Figure understanding tasks:
══════════

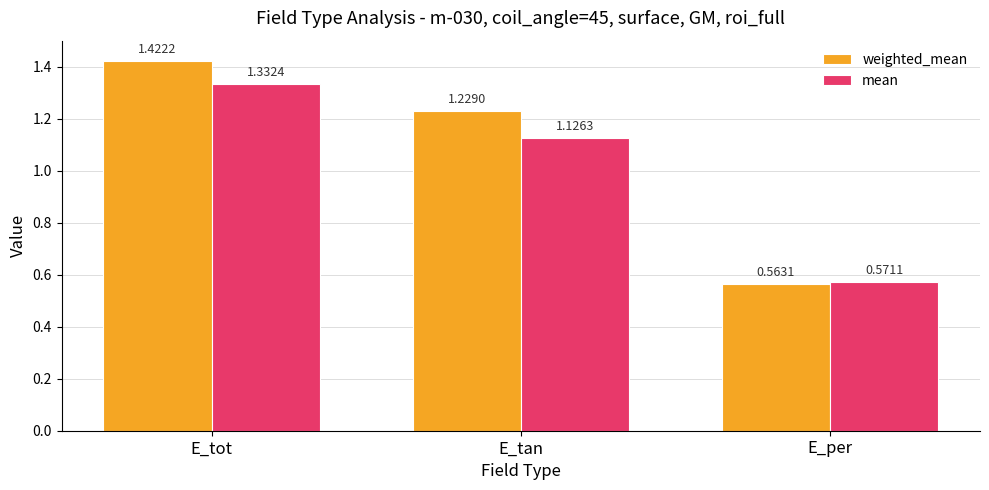

Rank the series at E_tot from highest to lowest value.

weighted_mean, mean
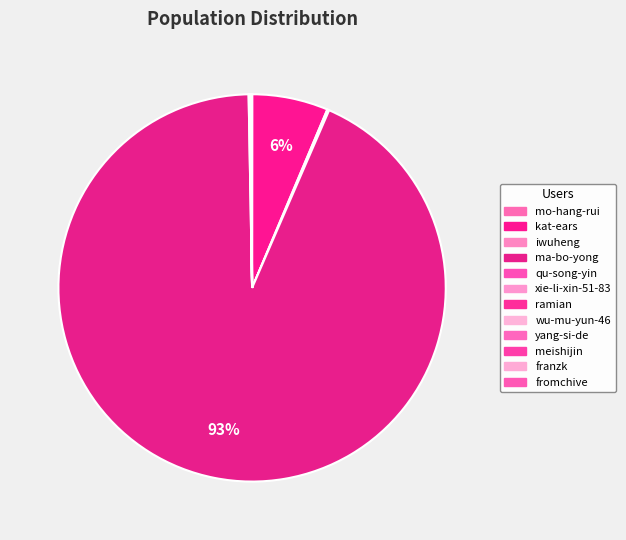

Is there a majority slice in this chart?

Yes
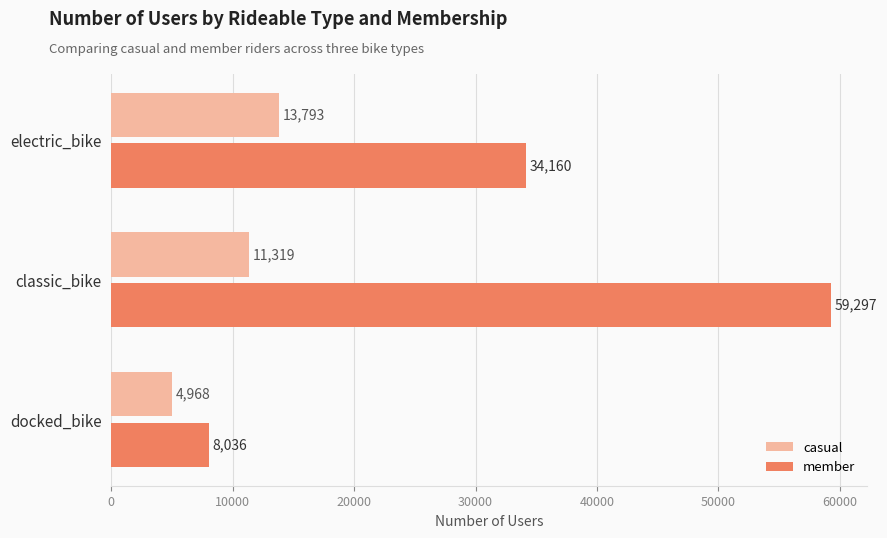

Count the number of data series in this chart.

2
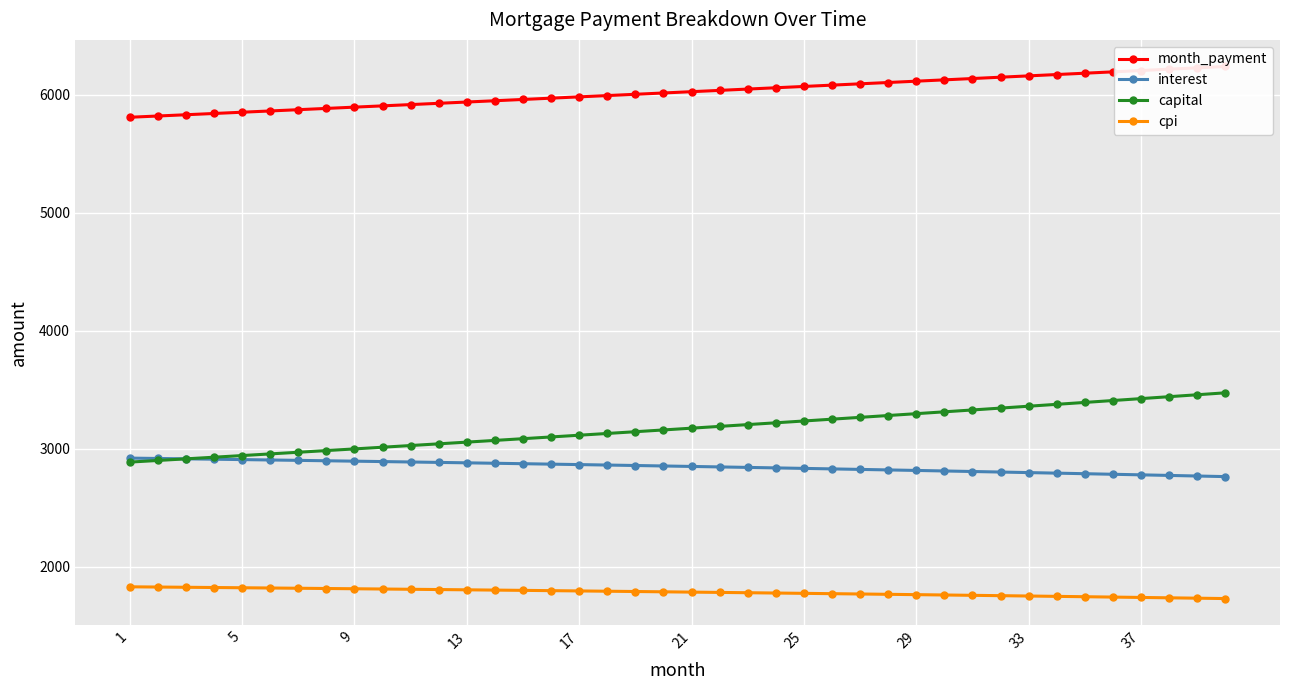

The value of capital at 29 is 3298.5. True or false?

True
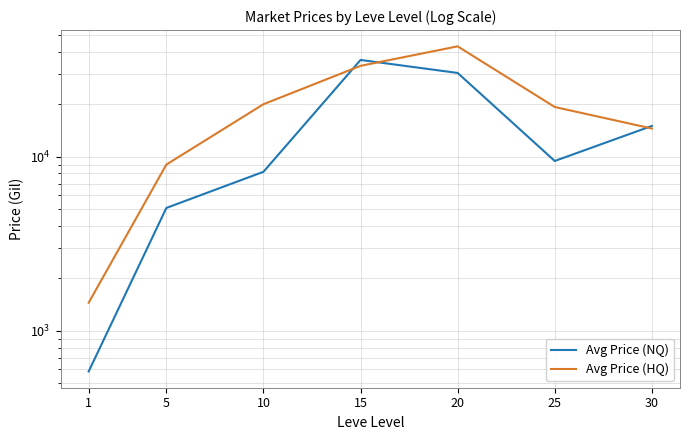

What are all the series names shown in the legend?

Avg Price (NQ), Avg Price (HQ)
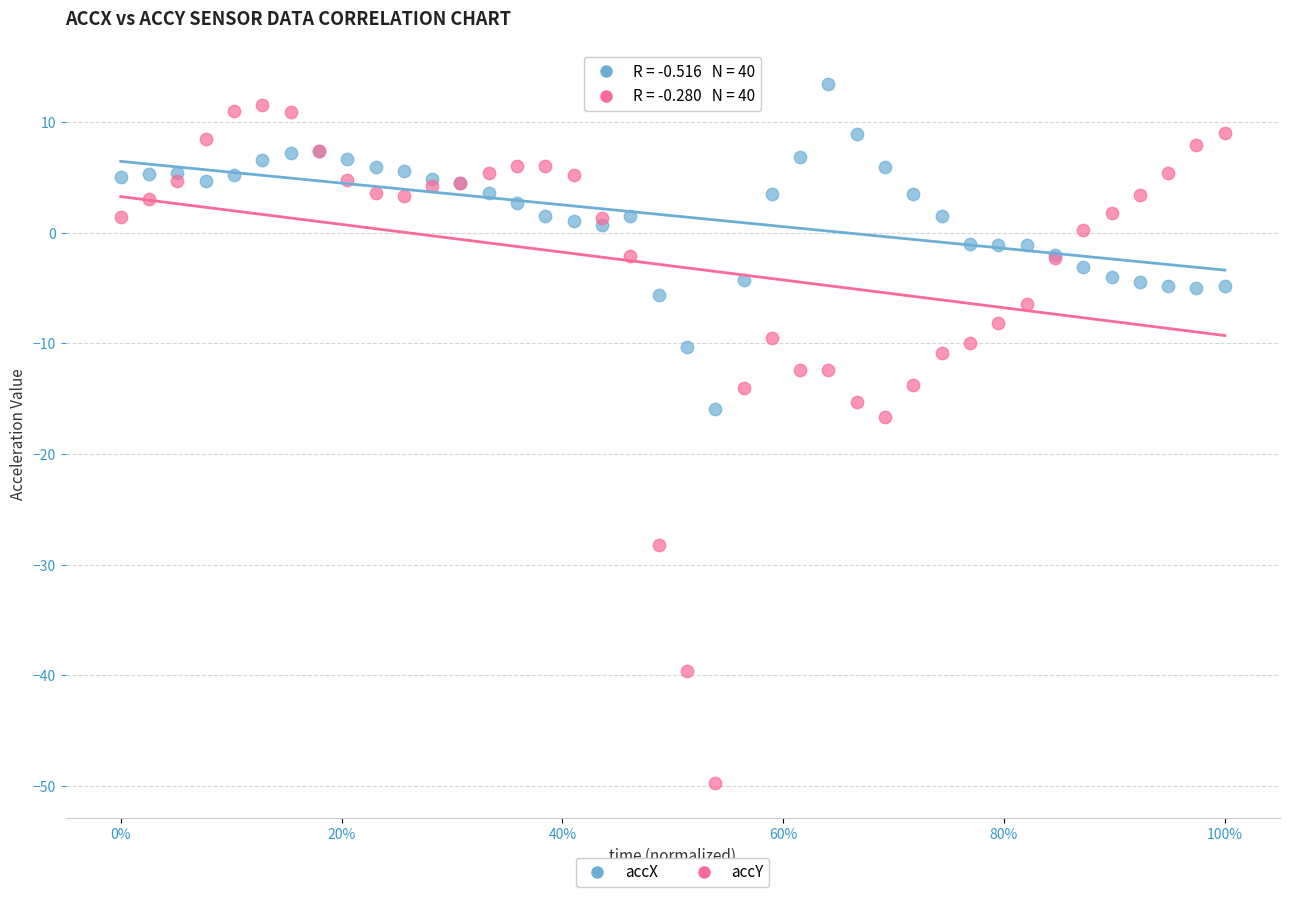

What are all the series names shown in the legend?

accX, accY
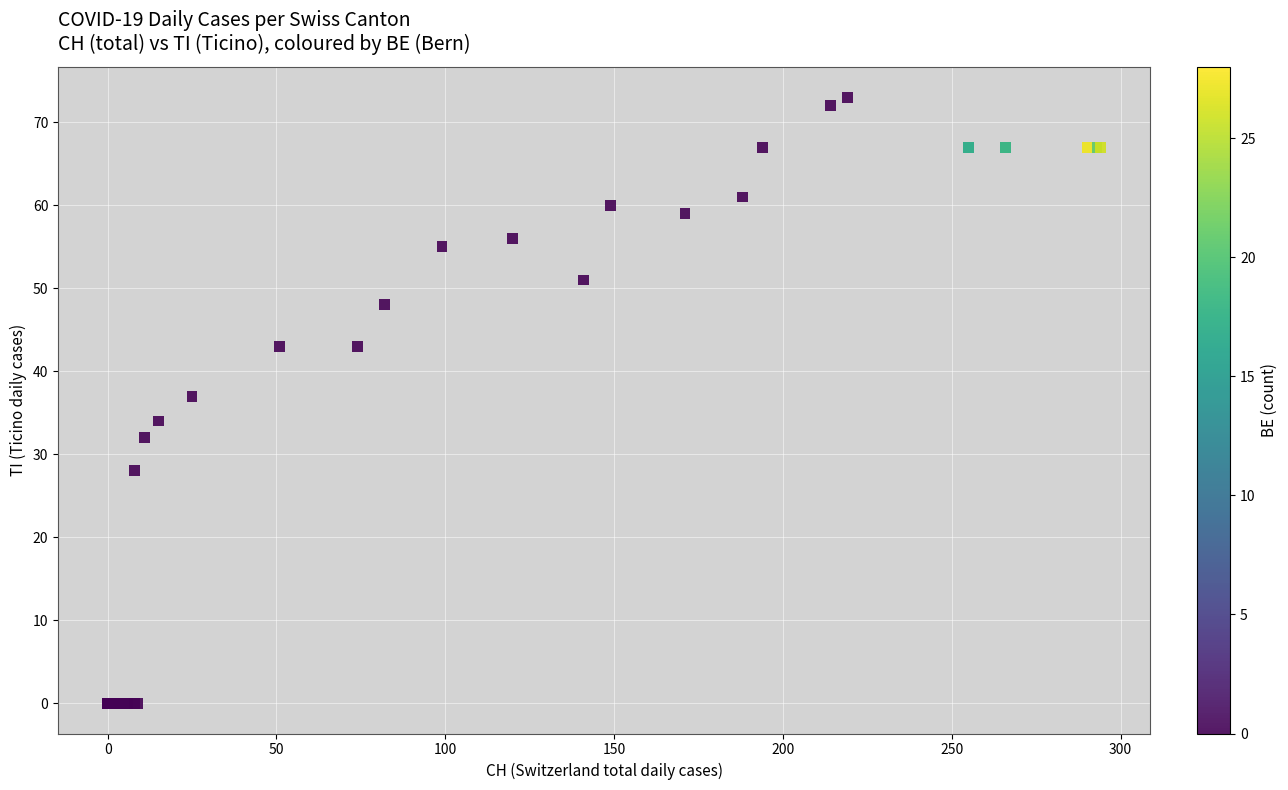

What Y value in the scatter plot is closest to 36?

37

══════════

DIRECTIVE:
Print every item above word for word, omitting the pictures.

COMPLETED EXERCISE:
Rank the series at E_tot from highest to lowest value.

weighted_mean, mean

Is there a majority slice in this chart?

Yes

Count the number of data series in this chart.

2

The value of capital at 29 is 3298.5. True or false?

True

What are all the series names shown in the legend?

Avg Price (NQ), Avg Price (HQ)

What are all the series names shown in the legend?

accX, accY

What Y value in the scatter plot is closest to 36?

37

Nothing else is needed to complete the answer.